Le Conseil d’État a condamné le gouvernement à dédommager Bouygues à hauteur de 26 100 euros. La raison ? L'exécutif n'a pas publié dans les temps un décret concernant la riposte graduée.

Quand le Conseil d’État enjoint de respecter la législation, mieux vaut faire ce qu’il dit sous peine de subir une sanction. Et cette règle vaut aussi pour le gouvernement. La preuve : la plus haute juridiction de l’ordre administratif français vient de condamner l’exécutif à verser 26 100 euros — une somme certes relativement modeste au regard des moyens de l’État — à Bouygues Télécom.
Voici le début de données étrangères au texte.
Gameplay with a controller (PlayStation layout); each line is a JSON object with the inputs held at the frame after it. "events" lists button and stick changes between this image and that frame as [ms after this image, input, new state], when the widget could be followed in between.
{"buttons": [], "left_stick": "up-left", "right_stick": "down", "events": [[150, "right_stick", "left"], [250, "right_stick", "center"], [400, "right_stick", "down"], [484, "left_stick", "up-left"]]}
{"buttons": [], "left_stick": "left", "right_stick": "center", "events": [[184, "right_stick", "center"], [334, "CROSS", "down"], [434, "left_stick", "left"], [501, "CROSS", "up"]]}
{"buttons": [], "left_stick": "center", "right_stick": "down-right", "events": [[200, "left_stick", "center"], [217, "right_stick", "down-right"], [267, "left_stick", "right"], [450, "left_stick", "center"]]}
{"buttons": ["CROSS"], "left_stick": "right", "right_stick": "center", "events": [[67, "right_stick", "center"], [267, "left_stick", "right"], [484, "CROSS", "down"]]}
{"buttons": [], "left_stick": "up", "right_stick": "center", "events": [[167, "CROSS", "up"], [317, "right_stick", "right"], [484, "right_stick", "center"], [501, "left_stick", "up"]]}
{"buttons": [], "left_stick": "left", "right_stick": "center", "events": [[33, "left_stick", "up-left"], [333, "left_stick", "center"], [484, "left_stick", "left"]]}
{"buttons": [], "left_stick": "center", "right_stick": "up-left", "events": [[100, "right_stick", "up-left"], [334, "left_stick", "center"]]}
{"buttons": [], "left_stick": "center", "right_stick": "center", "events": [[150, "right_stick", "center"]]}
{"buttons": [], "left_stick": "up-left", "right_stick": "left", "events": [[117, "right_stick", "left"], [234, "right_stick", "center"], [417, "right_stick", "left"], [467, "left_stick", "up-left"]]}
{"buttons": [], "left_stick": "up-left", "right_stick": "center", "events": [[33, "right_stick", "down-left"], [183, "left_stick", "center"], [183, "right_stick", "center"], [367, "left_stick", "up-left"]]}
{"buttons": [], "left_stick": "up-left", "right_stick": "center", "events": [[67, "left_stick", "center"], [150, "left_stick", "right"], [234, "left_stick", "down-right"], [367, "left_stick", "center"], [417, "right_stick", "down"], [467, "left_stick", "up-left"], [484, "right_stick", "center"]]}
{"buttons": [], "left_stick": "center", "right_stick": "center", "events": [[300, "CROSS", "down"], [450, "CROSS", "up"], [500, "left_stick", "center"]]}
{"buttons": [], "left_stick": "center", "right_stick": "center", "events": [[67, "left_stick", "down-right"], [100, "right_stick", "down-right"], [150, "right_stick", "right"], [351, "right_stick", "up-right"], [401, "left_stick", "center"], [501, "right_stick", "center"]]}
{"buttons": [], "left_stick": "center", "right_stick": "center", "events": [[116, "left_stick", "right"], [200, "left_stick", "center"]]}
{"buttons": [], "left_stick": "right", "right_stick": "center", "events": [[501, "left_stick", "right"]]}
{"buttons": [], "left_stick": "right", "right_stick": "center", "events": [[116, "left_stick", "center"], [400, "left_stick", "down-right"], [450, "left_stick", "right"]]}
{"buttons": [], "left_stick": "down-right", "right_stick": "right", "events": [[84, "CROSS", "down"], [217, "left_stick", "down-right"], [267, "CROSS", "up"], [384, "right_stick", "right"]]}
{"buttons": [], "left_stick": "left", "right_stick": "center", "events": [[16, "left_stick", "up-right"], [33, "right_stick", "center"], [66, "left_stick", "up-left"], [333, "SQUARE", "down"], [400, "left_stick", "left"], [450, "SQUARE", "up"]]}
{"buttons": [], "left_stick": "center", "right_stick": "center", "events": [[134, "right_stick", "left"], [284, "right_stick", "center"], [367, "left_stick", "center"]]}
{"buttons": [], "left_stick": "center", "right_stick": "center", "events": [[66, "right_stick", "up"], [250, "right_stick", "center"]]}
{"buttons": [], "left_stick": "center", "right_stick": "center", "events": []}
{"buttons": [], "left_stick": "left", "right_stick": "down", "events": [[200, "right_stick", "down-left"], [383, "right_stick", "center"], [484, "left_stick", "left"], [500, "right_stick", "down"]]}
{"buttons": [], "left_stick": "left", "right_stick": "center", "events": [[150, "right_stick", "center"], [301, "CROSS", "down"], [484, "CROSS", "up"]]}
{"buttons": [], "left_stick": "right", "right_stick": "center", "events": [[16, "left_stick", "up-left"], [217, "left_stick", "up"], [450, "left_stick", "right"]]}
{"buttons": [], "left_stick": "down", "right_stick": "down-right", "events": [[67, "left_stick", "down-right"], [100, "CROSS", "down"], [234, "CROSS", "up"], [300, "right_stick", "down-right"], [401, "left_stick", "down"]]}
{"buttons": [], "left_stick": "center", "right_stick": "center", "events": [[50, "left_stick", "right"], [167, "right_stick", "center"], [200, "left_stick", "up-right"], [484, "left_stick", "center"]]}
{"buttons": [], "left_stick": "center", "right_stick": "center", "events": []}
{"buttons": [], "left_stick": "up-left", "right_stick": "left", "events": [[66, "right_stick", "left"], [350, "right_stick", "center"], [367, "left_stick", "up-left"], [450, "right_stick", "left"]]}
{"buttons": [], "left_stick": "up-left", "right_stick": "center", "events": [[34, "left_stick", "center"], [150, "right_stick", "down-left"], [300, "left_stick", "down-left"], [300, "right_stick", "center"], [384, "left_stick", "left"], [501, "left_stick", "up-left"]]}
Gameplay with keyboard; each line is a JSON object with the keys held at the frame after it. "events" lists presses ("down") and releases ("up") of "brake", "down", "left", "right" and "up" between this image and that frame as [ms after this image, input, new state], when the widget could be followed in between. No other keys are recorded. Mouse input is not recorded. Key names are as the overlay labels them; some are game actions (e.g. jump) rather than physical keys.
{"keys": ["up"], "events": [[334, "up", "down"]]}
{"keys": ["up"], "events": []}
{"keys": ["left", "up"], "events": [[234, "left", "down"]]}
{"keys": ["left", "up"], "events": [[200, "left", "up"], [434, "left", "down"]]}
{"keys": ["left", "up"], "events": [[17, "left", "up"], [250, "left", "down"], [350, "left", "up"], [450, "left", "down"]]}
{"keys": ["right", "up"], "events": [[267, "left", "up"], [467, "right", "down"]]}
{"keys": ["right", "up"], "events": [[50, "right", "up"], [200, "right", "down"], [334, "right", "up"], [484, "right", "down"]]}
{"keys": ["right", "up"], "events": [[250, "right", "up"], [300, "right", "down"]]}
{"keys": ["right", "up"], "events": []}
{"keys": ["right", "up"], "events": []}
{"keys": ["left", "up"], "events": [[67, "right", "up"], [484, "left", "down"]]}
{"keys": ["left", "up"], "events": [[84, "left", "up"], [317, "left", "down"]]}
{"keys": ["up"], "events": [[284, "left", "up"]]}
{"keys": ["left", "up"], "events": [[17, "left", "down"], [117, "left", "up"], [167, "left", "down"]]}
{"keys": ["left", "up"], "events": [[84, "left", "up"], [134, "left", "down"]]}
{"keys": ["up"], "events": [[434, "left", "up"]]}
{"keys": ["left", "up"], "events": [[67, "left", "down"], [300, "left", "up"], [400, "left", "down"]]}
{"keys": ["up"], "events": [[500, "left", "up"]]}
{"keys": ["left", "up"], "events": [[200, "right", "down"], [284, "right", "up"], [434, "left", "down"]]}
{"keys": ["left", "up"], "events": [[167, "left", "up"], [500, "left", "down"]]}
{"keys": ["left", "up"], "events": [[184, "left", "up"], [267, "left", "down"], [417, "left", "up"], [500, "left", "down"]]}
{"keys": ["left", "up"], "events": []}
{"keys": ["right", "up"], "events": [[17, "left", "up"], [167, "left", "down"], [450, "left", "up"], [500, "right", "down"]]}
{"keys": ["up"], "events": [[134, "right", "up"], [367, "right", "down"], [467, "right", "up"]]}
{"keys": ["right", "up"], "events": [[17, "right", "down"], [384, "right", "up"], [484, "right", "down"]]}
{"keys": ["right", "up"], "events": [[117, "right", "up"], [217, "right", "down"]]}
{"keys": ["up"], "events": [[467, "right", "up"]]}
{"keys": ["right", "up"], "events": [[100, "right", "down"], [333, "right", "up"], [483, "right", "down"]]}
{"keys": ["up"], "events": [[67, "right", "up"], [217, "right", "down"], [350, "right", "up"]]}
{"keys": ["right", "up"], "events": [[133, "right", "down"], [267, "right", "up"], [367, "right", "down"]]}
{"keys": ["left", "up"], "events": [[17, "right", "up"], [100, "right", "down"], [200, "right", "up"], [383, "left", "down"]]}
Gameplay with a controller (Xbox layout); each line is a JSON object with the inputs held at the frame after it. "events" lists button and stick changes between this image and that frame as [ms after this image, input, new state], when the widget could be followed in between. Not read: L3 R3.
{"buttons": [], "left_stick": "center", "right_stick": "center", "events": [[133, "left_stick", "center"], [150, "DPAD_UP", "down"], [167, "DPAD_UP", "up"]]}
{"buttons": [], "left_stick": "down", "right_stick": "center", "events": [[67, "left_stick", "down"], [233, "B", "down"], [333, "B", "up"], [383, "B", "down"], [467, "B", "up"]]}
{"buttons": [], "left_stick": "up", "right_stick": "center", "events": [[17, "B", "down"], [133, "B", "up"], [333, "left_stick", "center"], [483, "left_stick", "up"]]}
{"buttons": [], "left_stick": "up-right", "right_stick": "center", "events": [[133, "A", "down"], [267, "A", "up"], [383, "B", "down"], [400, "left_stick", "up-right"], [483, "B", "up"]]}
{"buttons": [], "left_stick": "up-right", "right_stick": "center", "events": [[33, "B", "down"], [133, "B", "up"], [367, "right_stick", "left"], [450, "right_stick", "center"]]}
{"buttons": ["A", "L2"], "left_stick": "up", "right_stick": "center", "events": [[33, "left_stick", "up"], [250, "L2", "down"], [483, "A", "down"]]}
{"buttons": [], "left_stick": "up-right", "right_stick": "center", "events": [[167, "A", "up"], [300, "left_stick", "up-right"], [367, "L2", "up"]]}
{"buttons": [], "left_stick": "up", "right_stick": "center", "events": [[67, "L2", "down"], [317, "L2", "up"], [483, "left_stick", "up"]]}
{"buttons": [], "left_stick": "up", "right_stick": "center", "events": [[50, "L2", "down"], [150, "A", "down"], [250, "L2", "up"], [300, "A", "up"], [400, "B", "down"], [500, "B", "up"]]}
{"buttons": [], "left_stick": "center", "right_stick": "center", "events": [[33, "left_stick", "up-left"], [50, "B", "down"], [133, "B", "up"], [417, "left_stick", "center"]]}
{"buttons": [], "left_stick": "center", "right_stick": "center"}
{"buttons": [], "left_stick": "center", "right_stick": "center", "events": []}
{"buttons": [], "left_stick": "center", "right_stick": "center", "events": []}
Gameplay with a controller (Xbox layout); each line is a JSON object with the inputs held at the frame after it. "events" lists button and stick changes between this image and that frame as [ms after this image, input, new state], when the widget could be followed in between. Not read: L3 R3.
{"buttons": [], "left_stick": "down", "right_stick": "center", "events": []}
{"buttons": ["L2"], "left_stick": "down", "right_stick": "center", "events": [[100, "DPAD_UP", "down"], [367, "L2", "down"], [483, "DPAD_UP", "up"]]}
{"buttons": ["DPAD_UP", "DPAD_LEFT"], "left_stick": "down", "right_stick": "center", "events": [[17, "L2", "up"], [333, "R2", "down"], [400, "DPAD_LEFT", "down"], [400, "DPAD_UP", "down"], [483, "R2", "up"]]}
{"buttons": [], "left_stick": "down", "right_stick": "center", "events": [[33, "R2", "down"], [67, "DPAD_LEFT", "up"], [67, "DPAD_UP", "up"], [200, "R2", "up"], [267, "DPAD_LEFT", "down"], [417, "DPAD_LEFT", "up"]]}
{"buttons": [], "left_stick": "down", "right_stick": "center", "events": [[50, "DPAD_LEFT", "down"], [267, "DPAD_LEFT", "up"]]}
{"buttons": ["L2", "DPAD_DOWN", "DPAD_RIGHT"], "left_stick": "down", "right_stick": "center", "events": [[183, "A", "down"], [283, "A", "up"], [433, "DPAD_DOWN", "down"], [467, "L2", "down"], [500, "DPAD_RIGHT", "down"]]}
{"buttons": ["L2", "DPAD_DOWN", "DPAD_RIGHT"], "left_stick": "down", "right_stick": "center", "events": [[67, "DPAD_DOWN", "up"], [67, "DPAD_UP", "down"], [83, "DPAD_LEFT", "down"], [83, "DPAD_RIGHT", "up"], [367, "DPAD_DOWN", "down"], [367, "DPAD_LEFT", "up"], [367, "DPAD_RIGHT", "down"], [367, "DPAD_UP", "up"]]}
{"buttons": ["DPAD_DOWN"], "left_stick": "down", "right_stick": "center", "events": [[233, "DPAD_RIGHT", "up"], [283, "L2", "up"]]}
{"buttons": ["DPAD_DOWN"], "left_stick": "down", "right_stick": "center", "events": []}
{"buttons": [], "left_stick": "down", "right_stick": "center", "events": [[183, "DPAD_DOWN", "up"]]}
Le motif de cette sanction pécuniaire ? Le gouvernement a largement dépassé le délai qui lui était imparti pour respecter une précédente décision du Conseil d’État. Il aurait normalement fallu que l’Élysée prenne les dispositions qui s’imposent au cours du premier semestre 2016. Cependant, ce n’est qu’à la fin du mois de mars 2017 que les choses sont rentrées dans l’ordre.

Mais de quoi parle-t-on précisément ici ? De la publication d’un décret-clé fixant les modalités de remboursement des FAI qui procèdent à l’identification des internautes suspectés de pirater sur Internet, dans le cadre de la riposte graduée orchestrée par la Haute Autorité pour la diffusion des œuvres et la protection des droits sur Internet (Hadopi) sur les réseaux P2P (essentiellement BitTorrent).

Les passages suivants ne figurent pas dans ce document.